En France, en Europe, une fraction toujours plus grande du corps social plonge dans le nihilisme.

 

Nietzche nous disait du nihilisme : "un nihiliste est un homme qui juge que le monde tel qu’il est ne devrait pas exister, et que le monde tel qu’il devrait être n’existe pas. Donc vivre (agir, souffrir, vouloir, sentir) n’a pas de sens : ce qu’il y a de pathétique dans le nihilisme, c’est de savoir que "tout est vain", - et ce pathétique même est encore une inconséquence chez le nihiliste."

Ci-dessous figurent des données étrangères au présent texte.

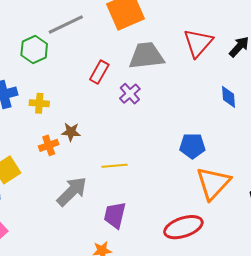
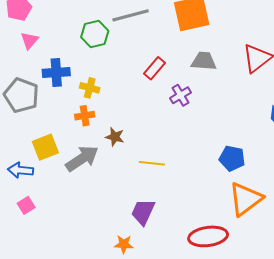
gray trapezoid: (146, 56) -> (204, 61), size x0.7
brown star: (71, 132) -> (115, 137), moved
orange cross: (49, 145) -> (85, 116), moved
gray arrow: (72, 191) -> (82, 159), moved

Reproduire un monde duquel on n’attend plus rien : telle est l’essence du nihilisme.

 

Sombrement et simplement, nous continuons à faire ce que l’on a toujours fait : produire des merdes, rentrez chez soi, fuir de chez soi, usiner, baiser, gagner, survivre, étudier, vendre sa force de travail, galérer. Avec ce léger déplacement, si subtil qu’à chaque fois il a été le point aveugle et la ruine des empires : on n’attend plus rien du monde si ce n’est sa fin. Et chaque corps se mêlant à cette vérité se trouve précipité dans ce murmure : « qu’on en finisse ».